• GOAL OF THE EXERCISE:
Make an exact copy of all the data, pictures excluded.

• DATA SHOWN:
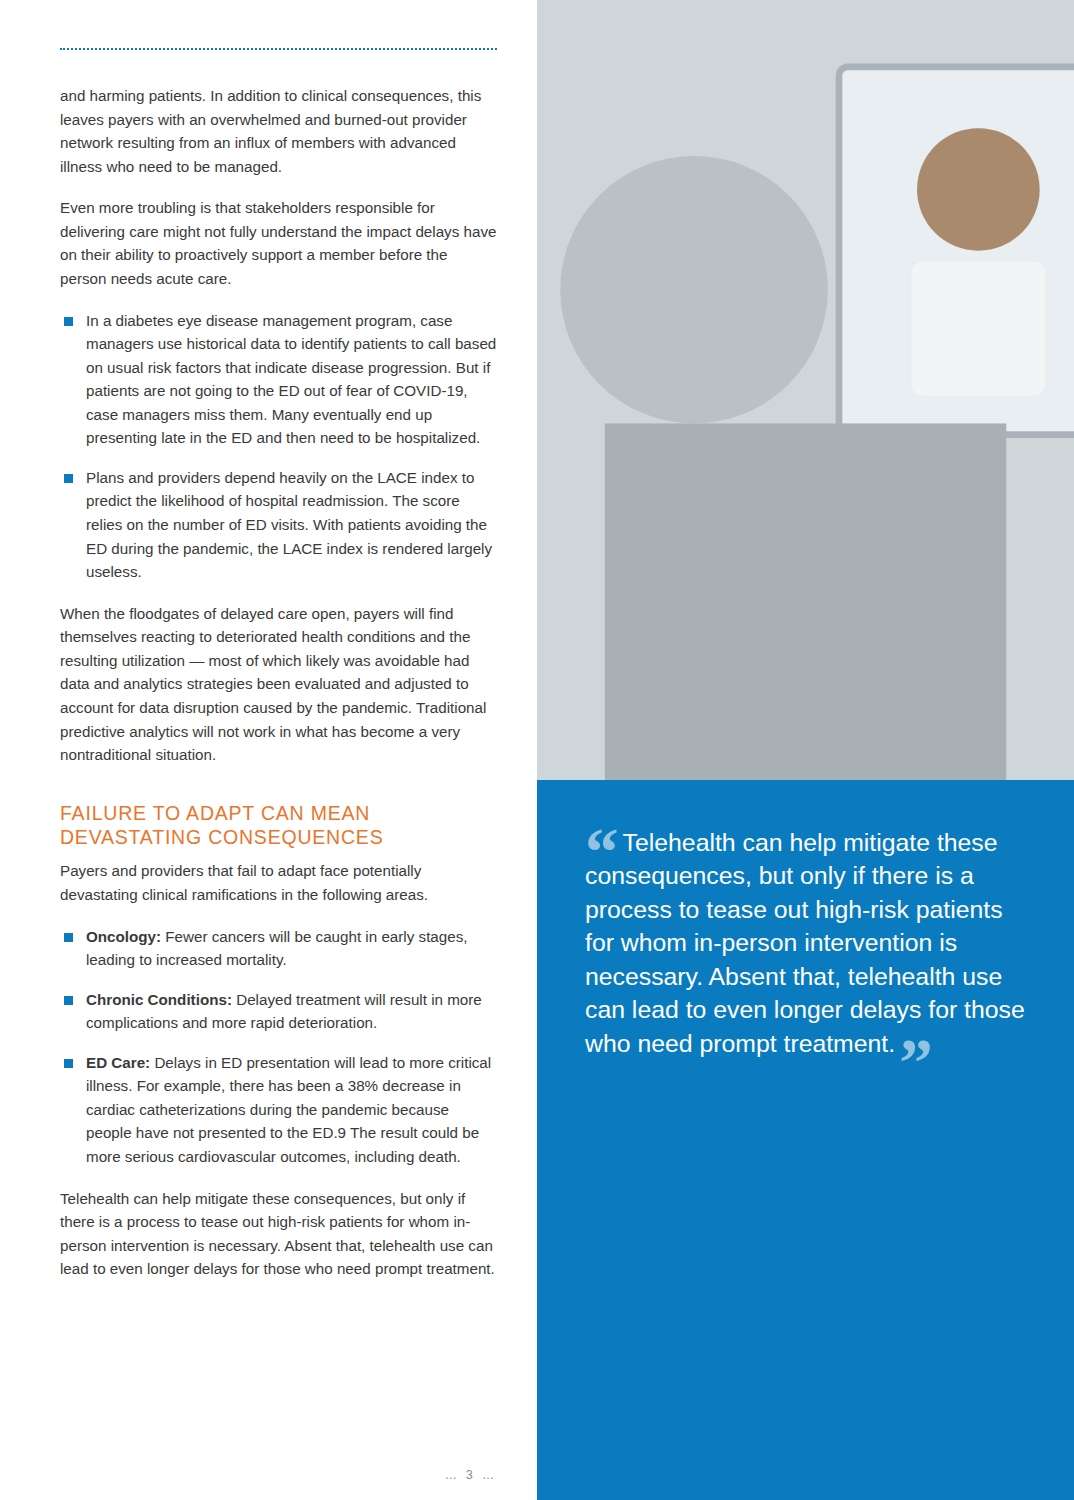and harming patients. In addition to clinical consequences, this leaves payers with an overwhelmed and burned-out provider network resulting from an influx of members with advanced illness who need to be managed.
Even more troubling is that stakeholders responsible for delivering care might not fully understand the impact delays have on their ability to proactively support a member before the person needs acute care.
In a diabetes eye disease management program, case managers use historical data to identify patients to call based on usual risk factors that indicate disease progression. But if patients are not going to the ED out of fear of COVID-19, case managers miss them. Many eventually end up presenting late in the ED and then need to be hospitalized.
Plans and providers depend heavily on the LACE index to predict the likelihood of hospital readmission. The score relies on the number of ED visits. With patients avoiding the ED during the pandemic, the LACE index is rendered largely useless.
When the floodgates of delayed care open, payers will find themselves reacting to deteriorated health conditions and the resulting utilization — most of which likely was avoidable had data and analytics strategies been evaluated and adjusted to account for data disruption caused by the pandemic. Traditional predictive analytics will not work in what has become a very nontraditional situation.
Failure to Adapt Can Mean
Devastating Consequences
Payers and providers that fail to adapt face potentially devastating clinical ramifications in the following areas.
Oncology: Fewer cancers will be caught in early stages, leading to increased mortality.
Chronic Conditions: Delayed treatment will result in more complications and more rapid deterioration.
ED Care: Delays in ED presentation will lead to more critical illness. For example, there has been a 38% decrease in cardiac catheterizations during the pandemic because people have not presented to the ED.9 The result could be more serious cardiovascular outcomes, including death.
Telehealth can help mitigate these consequences, but only if there is a process to tease out high-risk patients for whom in-person intervention is necessary. Absent that, telehealth use can lead to even longer delays for those who need prompt treatment.
… 3 …
“Telehealth can help mitigate these consequences, but only if there is a process to tease out high-risk patients for whom in-person intervention is necessary. Absent that, telehealth use can lead to even longer delays for those who need prompt treatment.”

• TASK RESPONSE:
and harming patients. In addition to clinical consequences, this leaves payers with an overwhelmed and burned-out provider network resulting from an influx of members with advanced illness who need to be managed.
Even more troubling is that stakeholders responsible for delivering care might not fully understand the impact delays have on their ability to proactively support a member before the person needs acute care.
In a diabetes eye disease management program, case managers use historical data to identify patients to call based on usual risk factors that indicate disease progression. But if patients are not going to the ED out of fear of COVID-19, case managers miss them. Many eventually end up presenting late in the ED and then need to be hospitalized.
Plans and providers depend heavily on the LACE index to predict the likelihood of hospital readmission. The score relies on the number of ED visits. With patients avoiding the ED during the pandemic, the LACE index is rendered largely useless.
When the floodgates of delayed care open, payers will find themselves reacting to deteriorated health conditions and the resulting utilization — most of which likely was avoidable had data and analytics strategies been evaluated and adjusted to account for data disruption caused by the pandemic. Traditional predictive analytics will not work in what has become a very nontraditional situation.
Failure to Adapt Can Mean
Devastating Consequences
Payers and providers that fail to adapt face potentially devastating clinical ramifications in the following areas.
Oncology: Fewer cancers will be caught in early stages, leading to increased mortality.
Chronic Conditions: Delayed treatment will result in more complications and more rapid deterioration.
ED Care: Delays in ED presentation will lead to more critical illness. For example, there has been a 38% decrease in cardiac catheterizations during the pandemic because people have not presented to the ED.9 The result could be more serious cardiovascular outcomes, including death.
Telehealth can help mitigate these consequences, but only if there is a process to tease out high-risk patients for whom in-person intervention is necessary. Absent that, telehealth use can lead to even longer delays for those who need prompt treatment.
… 3 …
“Telehealth can help mitigate these consequences, but only if there is a process to tease out high-risk patients for whom in-person intervention is necessary. Absent that, telehealth use can lead to even longer delays for those who need prompt treatment.”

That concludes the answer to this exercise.